|Liao, Ching Hsing|
Submitted to: Journal of Science, Agriculture and Environment
Publication Type: Peer Reviewed Journal
Publication Acceptance Date: 11/20/2002
Publication Date: 3/12/2003
Citation: LIAO, C., HONEYCUTT, C.W., GRIFFIN, T.S., JEMISON, J.M. OCCURRENCE OF GASTROINTESTINAL PATHOGENS IN SOIL OF POTATO FIELD TREATED WITH LIQUID DAIRY MANURE. JOURNAL OF SCIENCE, AGRICULTURE AND ENVIRONMENT. 2003. V. 1 (2). P. 224-228. Interpretive Summary: Liquid dairy manure (LDM) is commonly used as fertilizer supplement to improve crop production and has been shown to harbor bacteria (pathogens) capable of causing illness in humans. Application of inadequately prepared manure thus becomes a potential route for transmission of human pathogens to crops on the farm. Understanding the survival kinetics of pathogens in soil treated with manure is important for determining the timing for safe application of manure. In this study, four different types of manures were analyzed for the presence of three major foodborne pathogens previously found to be associated with fresh produce. One of them known as Listeria monocytogenes was consistently detected in LDM-treated soil during the first 6 to10 weeks after LDM application. However, the pathogen population declined very rapidly and became undetectable approximately 10 weeks after LDM application. No pathogen was detected on potato tubers grown in LDM-treated soil. This study suggests that proper and thorough composting of manure and incorporating it into soil at least 12 weeks prior planting are important steps toward reducing the risk of pathogen contamination.

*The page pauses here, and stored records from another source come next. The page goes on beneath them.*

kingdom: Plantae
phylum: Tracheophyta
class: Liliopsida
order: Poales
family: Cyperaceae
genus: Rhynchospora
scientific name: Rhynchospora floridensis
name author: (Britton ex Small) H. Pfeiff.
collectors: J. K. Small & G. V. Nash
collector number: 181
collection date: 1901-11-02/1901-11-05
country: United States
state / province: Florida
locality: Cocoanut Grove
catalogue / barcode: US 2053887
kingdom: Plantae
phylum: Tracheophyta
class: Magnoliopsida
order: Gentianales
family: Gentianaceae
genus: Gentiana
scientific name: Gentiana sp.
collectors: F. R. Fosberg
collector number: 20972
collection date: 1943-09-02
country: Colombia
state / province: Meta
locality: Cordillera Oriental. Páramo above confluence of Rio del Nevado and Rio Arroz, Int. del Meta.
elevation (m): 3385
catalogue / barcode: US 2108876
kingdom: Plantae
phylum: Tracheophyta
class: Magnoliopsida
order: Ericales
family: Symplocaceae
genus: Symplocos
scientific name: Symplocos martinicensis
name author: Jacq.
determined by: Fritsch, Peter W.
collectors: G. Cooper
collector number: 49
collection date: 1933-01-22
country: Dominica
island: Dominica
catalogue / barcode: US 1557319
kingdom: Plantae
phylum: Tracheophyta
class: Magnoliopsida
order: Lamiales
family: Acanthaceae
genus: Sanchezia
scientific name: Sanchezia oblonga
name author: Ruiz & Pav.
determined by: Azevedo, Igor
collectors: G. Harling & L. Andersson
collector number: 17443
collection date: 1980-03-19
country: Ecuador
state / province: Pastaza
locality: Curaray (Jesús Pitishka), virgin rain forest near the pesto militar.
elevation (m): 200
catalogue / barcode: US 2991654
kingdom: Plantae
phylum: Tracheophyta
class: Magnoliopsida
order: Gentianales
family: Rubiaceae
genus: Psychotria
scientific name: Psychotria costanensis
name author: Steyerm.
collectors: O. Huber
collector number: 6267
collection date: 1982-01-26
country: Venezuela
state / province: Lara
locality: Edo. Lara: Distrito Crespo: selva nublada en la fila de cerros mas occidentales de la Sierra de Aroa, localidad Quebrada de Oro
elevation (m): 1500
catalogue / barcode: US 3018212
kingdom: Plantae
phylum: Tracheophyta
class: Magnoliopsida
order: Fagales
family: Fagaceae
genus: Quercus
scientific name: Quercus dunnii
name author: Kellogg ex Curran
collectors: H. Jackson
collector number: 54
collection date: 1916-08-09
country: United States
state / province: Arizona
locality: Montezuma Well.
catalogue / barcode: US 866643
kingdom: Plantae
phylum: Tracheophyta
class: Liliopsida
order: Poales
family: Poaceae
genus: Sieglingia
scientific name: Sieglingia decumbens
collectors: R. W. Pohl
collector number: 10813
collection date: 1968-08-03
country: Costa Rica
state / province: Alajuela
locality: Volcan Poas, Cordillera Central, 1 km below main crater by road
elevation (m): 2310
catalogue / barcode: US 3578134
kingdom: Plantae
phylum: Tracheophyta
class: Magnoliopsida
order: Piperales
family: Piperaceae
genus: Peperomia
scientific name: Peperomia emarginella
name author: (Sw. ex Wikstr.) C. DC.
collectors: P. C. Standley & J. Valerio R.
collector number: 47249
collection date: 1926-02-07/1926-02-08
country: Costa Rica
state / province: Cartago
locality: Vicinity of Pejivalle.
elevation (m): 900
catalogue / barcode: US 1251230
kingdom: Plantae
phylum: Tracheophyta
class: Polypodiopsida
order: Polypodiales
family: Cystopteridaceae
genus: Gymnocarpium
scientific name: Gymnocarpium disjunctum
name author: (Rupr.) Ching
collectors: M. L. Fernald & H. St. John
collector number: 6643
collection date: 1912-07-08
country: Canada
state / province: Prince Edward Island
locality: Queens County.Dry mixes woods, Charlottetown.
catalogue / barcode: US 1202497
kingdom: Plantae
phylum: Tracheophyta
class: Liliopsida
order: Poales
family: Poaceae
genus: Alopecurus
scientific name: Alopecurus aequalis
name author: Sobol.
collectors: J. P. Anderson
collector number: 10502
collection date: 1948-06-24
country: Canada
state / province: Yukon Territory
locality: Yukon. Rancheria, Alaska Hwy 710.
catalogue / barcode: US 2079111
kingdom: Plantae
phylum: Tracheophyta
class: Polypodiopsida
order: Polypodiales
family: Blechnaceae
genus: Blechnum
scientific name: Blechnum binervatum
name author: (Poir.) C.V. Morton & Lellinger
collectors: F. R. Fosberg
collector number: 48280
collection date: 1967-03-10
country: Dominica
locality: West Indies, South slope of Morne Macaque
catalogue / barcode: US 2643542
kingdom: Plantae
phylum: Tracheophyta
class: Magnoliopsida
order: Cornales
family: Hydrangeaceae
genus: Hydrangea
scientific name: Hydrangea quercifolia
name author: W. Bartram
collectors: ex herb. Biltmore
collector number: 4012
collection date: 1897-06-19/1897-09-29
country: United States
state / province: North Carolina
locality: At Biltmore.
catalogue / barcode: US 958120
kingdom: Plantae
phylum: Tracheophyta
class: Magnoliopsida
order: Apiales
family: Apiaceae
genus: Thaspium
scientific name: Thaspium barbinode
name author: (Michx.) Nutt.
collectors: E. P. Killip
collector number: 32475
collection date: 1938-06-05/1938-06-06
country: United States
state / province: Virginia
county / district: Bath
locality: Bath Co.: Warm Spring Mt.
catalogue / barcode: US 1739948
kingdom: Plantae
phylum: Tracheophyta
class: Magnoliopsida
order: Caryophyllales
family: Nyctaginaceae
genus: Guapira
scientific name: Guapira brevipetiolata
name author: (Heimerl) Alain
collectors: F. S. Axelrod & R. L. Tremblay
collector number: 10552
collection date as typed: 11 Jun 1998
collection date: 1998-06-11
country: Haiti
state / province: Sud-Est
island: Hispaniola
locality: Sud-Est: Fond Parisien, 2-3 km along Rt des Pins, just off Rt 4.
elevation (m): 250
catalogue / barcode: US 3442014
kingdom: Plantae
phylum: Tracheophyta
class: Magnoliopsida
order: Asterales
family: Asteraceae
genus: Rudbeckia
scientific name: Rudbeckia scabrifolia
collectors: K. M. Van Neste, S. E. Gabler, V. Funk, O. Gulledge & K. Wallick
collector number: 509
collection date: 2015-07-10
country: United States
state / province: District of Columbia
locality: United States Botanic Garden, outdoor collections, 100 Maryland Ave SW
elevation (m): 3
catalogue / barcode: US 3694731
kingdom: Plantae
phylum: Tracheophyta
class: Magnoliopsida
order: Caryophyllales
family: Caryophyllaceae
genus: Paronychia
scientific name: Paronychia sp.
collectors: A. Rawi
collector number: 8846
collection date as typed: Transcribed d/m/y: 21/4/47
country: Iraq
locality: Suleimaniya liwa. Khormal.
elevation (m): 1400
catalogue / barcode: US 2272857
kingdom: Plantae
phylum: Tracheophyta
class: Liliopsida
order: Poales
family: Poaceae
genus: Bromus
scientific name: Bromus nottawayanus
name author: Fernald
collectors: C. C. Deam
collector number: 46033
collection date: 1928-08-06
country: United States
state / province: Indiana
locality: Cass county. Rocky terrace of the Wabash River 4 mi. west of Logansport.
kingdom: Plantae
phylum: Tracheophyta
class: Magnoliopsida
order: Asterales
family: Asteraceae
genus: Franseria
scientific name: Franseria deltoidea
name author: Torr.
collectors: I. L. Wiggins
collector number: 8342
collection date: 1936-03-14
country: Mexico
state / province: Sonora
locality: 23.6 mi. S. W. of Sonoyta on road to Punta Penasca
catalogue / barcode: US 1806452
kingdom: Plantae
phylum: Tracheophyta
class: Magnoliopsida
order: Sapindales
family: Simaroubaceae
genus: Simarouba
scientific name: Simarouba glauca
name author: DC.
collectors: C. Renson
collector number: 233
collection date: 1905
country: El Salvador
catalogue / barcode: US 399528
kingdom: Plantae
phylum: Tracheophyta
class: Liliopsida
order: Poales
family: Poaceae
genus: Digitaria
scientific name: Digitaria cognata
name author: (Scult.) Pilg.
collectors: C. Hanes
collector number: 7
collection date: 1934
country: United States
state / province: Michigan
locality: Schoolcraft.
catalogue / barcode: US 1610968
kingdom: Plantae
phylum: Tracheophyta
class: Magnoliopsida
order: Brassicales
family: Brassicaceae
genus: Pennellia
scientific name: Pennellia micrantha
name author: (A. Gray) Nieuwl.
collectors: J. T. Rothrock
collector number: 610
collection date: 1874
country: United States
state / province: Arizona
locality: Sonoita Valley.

Technical Abstract: In parallel with a study of liquid dairy manure (LDM) effects on potato (Solanum tuberosum) production, an investigation was conducted to monitor the occurrence of three major foodborne pathogens in soil amended with LDM under field conditions. LDM was added prior to planting potatoes in experimental plots (randomized complete block design, 5 replications) in 1999 and in 2000. Soil samples were collected periodically from plots treated with or without LDM and analyzed for the presence of Listeria monocytogenes, Salmonella sp., generic Escherichia coli, and E. coli O157:H7. In the 1999 potato-growing season, L. monocytogenes was consistently detected in LDM-treated, but not in untreated, soil samples during the first six weeks after LDM application. However, L. monocytogenes became undetectable approximately ten weeks after LDM application. A rapid decline in the number of generic E. coli, from 292 cfu g-1 soil in June to 10 cfu g-1 soil in July, was also observed. Salmonella and E. coli O157:H7 were not detected in 120 soil and potato samples analyzed. In the 2000 potato- growing season, no pathogen was detected in 60 soil and potato samples analyzed, although generic E. coli was detected once at a very low level (2 cfu g-1 soil). This study indicates that L. monocytogenes can be present in soils during the first 40 to 70 days after LDM application.